#### PROVIDED ENTRIES
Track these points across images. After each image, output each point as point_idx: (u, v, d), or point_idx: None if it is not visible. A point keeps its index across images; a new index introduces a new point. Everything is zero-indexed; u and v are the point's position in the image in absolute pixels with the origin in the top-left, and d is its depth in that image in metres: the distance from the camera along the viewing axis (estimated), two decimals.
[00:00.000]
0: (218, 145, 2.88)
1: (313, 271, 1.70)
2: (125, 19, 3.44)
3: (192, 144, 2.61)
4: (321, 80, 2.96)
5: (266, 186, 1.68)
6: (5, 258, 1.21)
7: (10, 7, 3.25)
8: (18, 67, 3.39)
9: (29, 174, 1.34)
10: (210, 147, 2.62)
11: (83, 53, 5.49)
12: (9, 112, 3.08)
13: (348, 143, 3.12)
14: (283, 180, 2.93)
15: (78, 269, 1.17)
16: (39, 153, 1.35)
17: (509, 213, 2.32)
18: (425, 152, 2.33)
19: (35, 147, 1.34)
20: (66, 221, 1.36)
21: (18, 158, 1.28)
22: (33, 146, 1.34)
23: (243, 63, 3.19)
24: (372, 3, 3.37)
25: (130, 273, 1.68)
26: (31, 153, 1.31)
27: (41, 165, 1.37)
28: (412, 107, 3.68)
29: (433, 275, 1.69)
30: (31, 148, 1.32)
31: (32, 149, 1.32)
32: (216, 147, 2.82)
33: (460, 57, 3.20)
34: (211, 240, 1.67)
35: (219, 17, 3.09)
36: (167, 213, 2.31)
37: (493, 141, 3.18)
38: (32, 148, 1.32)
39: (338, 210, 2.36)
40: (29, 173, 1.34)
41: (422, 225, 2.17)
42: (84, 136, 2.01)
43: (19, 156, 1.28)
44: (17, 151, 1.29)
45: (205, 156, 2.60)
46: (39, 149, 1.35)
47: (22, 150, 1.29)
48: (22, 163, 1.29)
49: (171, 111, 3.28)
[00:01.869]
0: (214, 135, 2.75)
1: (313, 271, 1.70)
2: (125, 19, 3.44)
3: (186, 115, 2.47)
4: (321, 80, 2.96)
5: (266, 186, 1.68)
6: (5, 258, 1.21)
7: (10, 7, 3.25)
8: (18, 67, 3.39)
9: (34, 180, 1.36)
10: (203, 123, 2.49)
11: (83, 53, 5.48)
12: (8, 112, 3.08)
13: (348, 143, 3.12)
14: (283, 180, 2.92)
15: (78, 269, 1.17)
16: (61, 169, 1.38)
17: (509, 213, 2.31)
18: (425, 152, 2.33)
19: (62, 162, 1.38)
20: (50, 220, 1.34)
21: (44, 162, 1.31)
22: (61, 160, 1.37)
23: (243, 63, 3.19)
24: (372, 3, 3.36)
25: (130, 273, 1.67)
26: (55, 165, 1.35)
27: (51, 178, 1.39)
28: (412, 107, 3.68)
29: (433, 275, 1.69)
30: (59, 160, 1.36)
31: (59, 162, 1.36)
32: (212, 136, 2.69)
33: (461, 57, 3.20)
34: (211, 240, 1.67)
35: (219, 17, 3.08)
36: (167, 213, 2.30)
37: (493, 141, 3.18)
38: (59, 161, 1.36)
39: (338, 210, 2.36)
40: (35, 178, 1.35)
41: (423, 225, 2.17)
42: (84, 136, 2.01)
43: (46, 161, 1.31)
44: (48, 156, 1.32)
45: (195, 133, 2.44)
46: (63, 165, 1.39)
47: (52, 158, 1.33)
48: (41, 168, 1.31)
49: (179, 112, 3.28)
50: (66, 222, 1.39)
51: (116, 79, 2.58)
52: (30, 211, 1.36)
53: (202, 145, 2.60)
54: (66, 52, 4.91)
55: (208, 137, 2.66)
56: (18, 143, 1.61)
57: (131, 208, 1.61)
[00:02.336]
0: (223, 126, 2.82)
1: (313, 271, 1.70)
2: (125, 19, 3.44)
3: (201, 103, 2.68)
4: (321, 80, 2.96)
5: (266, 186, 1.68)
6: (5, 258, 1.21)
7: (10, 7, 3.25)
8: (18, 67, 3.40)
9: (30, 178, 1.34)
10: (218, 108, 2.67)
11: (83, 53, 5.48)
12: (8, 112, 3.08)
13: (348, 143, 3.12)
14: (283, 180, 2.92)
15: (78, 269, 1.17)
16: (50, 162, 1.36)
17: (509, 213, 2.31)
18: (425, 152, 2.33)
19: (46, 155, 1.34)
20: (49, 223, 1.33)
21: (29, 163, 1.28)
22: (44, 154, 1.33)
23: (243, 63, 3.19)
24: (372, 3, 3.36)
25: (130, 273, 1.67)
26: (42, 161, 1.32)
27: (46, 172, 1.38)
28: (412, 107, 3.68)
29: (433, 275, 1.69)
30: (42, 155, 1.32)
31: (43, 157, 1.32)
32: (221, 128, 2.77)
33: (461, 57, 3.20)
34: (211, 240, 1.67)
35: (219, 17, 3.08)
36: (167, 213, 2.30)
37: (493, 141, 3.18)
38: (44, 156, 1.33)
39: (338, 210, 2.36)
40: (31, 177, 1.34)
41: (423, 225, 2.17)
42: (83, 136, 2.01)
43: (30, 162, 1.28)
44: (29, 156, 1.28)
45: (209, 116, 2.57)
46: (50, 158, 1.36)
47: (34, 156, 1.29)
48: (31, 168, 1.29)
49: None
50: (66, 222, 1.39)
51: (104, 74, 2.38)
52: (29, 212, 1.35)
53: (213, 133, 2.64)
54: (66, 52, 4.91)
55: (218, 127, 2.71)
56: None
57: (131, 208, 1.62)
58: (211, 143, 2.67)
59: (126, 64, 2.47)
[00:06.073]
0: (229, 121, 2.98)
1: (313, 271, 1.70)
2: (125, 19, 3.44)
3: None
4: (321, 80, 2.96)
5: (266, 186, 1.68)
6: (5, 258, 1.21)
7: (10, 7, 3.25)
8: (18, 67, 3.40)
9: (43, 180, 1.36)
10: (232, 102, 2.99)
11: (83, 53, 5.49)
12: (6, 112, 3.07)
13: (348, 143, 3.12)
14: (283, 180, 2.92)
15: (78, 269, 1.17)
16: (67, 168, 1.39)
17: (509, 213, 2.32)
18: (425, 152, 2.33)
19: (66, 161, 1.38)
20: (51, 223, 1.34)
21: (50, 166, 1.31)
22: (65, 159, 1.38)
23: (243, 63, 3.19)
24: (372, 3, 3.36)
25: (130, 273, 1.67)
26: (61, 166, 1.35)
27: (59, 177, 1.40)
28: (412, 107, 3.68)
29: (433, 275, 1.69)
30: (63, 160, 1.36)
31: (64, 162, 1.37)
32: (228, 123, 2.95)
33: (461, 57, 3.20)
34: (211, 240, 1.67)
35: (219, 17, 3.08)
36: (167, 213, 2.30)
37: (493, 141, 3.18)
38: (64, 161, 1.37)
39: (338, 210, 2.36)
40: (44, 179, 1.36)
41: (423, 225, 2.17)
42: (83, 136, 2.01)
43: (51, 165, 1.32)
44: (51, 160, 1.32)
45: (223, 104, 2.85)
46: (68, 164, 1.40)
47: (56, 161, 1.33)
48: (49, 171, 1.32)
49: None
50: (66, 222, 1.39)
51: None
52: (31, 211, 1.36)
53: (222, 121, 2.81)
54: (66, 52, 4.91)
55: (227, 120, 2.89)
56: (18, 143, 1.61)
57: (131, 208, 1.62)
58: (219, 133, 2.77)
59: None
########
## REQUIRED ACTION
Please reproduce, exactly as written, the lines of the records from the first line through the one containing "49: (171, 111, 3.28)".

## YOUR SOLUTION
Track these points across images. After each image, output each point as point_idx: (u, v, d), or point_idx: None if it is not visible. A point keeps its index across images; a new index introduces a new point. Everything is zero-indexed; u and v are the point's position in the image in absolute pixels with the origin in the top-left, and d is its depth in that image in metres: the distance from the camera along the viewing axis (estimated), two decimals.
[00:00.000]
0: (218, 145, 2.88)
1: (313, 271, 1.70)
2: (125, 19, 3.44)
3: (192, 144, 2.61)
4: (321, 80, 2.96)
5: (266, 186, 1.68)
6: (5, 258, 1.21)
7: (10, 7, 3.25)
8: (18, 67, 3.39)
9: (29, 174, 1.34)
10: (210, 147, 2.62)
11: (83, 53, 5.49)
12: (9, 112, 3.08)
13: (348, 143, 3.12)
14: (283, 180, 2.93)
15: (78, 269, 1.17)
16: (39, 153, 1.35)
17: (509, 213, 2.32)
18: (425, 152, 2.33)
19: (35, 147, 1.34)
20: (66, 221, 1.36)
21: (18, 158, 1.28)
22: (33, 146, 1.34)
23: (243, 63, 3.19)
24: (372, 3, 3.37)
25: (130, 273, 1.68)
26: (31, 153, 1.31)
27: (41, 165, 1.37)
28: (412, 107, 3.68)
29: (433, 275, 1.69)
30: (31, 148, 1.32)
31: (32, 149, 1.32)
32: (216, 147, 2.82)
33: (460, 57, 3.20)
34: (211, 240, 1.67)
35: (219, 17, 3.09)
36: (167, 213, 2.31)
37: (493, 141, 3.18)
38: (32, 148, 1.32)
39: (338, 210, 2.36)
40: (29, 173, 1.34)
41: (422, 225, 2.17)
42: (84, 136, 2.01)
43: (19, 156, 1.28)
44: (17, 151, 1.29)
45: (205, 156, 2.60)
46: (39, 149, 1.35)
47: (22, 150, 1.29)
48: (22, 163, 1.29)
49: (171, 111, 3.28)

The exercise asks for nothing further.